Tl;dr, I needed to ignore the order page and wait for a phone call.
After checking out, subsequent log-ins showed me a “Manage Order” menu. Here, I could see the order status and get shipping updates. It’s a little weird not to have access to the direct order confirmation from the manufacturer, though I did get an email from Havenly when the first item shipped. Havenly’s messaging around the other items though, was incredibly confusing. On my order management page, I was simultaneously getting told that my furniture delivery was ready to be scheduled and that I would get an email when it was ready to be scheduled. A call to customer service revealed what was actually happening: I wouldn’t get an email at all but rather a call from West Elm to schedule my delivery. That wouldn’t happen until all the items in my order were available, and one wouldn’t be ready until January. Tl;dr, I needed to ignore the order page and wait for a phone call.

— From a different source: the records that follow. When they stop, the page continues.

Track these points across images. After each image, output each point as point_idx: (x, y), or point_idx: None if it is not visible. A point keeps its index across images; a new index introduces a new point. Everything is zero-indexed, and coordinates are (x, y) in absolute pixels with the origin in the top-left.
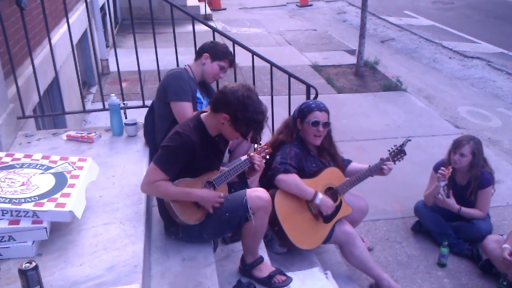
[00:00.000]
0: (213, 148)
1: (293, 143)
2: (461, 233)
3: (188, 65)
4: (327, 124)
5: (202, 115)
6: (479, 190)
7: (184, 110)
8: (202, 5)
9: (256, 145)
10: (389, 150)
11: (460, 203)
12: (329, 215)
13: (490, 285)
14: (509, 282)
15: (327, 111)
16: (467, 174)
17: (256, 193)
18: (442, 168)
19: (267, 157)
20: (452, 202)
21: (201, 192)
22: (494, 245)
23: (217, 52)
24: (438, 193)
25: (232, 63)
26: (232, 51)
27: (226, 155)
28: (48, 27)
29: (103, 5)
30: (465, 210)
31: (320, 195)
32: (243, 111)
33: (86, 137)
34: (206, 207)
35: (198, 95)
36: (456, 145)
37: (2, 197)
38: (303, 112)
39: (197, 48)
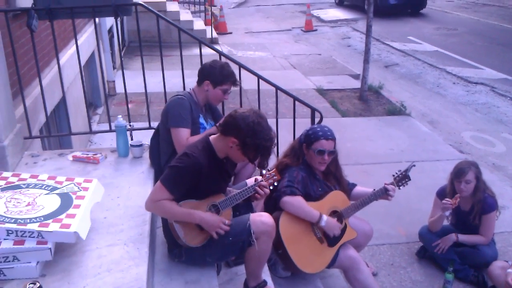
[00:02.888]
0: (220, 171)
1: (299, 167)
2: (466, 259)
3: (192, 88)
4: (332, 153)
5: (211, 138)
6: (483, 215)
7: (180, 136)
8: (208, 29)
9: (264, 171)
10: (393, 175)
11: (464, 229)
12: (334, 238)
13: None
14: None
15: (333, 139)
16: (470, 199)
17: (261, 218)
18: (447, 199)
19: (275, 184)
20: (447, 238)
21: (204, 215)
22: (499, 272)
23: (217, 77)
24: (443, 221)
25: (234, 83)
26: (238, 74)
27: None
28: (57, 49)
29: (111, 27)
30: (464, 237)
31: (325, 217)
32: (253, 137)
33: (92, 158)
34: (209, 231)
35: (201, 120)
36: (460, 173)
37: (8, 217)
38: (309, 139)
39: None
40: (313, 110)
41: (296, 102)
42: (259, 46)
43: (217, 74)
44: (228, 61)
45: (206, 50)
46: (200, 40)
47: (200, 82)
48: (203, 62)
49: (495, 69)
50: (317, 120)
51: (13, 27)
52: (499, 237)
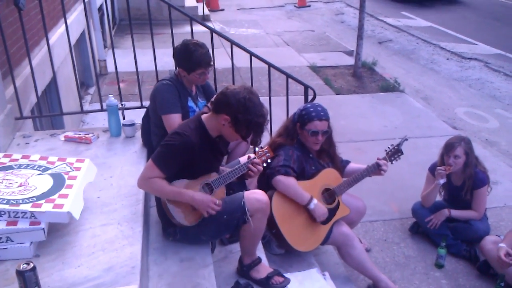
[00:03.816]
0: (213, 150)
1: (294, 146)
2: (459, 234)
3: (178, 70)
4: (326, 133)
5: (203, 116)
6: (474, 191)
7: (172, 122)
8: (200, 5)
9: (256, 148)
10: (386, 150)
11: (456, 204)
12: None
13: (488, 286)
14: (506, 283)
15: (327, 119)
16: (462, 175)
17: (255, 195)
18: (442, 166)
19: (268, 161)
20: (439, 213)
21: (194, 194)
22: (491, 246)
23: (187, 65)
24: (437, 191)
25: (207, 65)
26: (230, 52)
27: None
28: (46, 28)
29: (101, 5)
30: (457, 212)
31: (315, 201)
32: (244, 113)
33: (84, 138)
34: (200, 211)
35: (190, 103)
36: (449, 148)
37: (0, 198)
38: (303, 119)
39: None
40: (306, 88)
41: (290, 80)
42: (251, 23)
43: (185, 62)
44: (220, 38)
45: (198, 28)
46: (192, 17)
47: (176, 67)
48: (187, 41)
49: (489, 45)
50: (310, 97)
51: (0, 5)
52: (492, 212)
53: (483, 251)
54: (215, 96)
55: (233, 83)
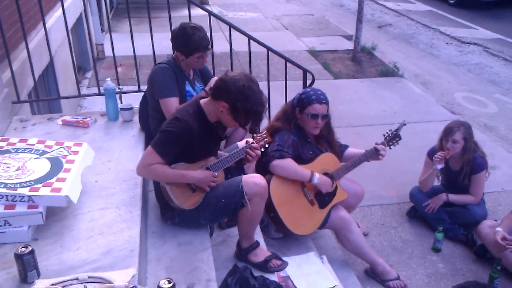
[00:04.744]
0: (211, 134)
1: (291, 131)
2: (456, 218)
3: (176, 53)
4: (326, 116)
5: (202, 101)
6: (472, 175)
7: (170, 105)
8: None
9: (255, 134)
10: (384, 135)
11: (454, 188)
12: (325, 200)
13: (484, 270)
14: (503, 266)
15: (327, 103)
16: (460, 160)
17: (253, 179)
18: (441, 152)
19: (266, 146)
20: (437, 197)
21: (196, 174)
22: (488, 230)
23: (185, 49)
24: (435, 176)
25: (205, 49)
26: (229, 36)
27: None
28: (42, 11)
29: None
30: (454, 197)
31: (317, 175)
32: (243, 101)
33: (81, 122)
34: (203, 187)
35: (188, 87)
36: (448, 132)
37: None
38: (302, 102)
39: None
40: (305, 72)
41: (288, 64)
42: (250, 7)
43: (183, 46)
44: (218, 21)
45: (196, 11)
46: (190, 0)
47: (173, 51)
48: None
49: (488, 29)
50: (309, 82)
51: None
52: (489, 196)
53: (480, 235)
54: (214, 81)
55: (232, 67)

Irritating details such as bad messaging or confusing designs make Havenly seem like a new startup, when in reality it’s been in business since 2014 and has raised $85 million of dollars in funding. My designer did a good job walking me through the process, but the proprietary terminology didn’t make it accessible.
The easy way to a more beautiful space?
My office will soon have two desks, a bookshelf, and a lamp, assuming West Elm doesn’t leave me in a lurch. By that metric, Havenly was a success. The design process was pleasant. My designer knew what she was doing and was lovely to work with. The end results were in line with our budget and our tastes. The criticisms that I have about the delivery times feel somewhat unfair in the midst of a global supply shortage.
That said, I do think Havenly could make it easier to browse alternate furniture on my own, either through their site or via a browser extension that would show me what items were available through them. At times I felt like I was taking advantage of my designer by asking for too many changes, or cutting her out of a commission if I found something else in another place, even though she’d done a lot of work. This doesn’t add up to a great emotional experience using a service, and, the fact is, a layout and initial design suggestion is a valuable product on its own.
I can see a valuable role for a service like Havenly, used wisely. To that end, either be clear about your delivery timelines when you go in — or wait to use it until more furniture is back in stock.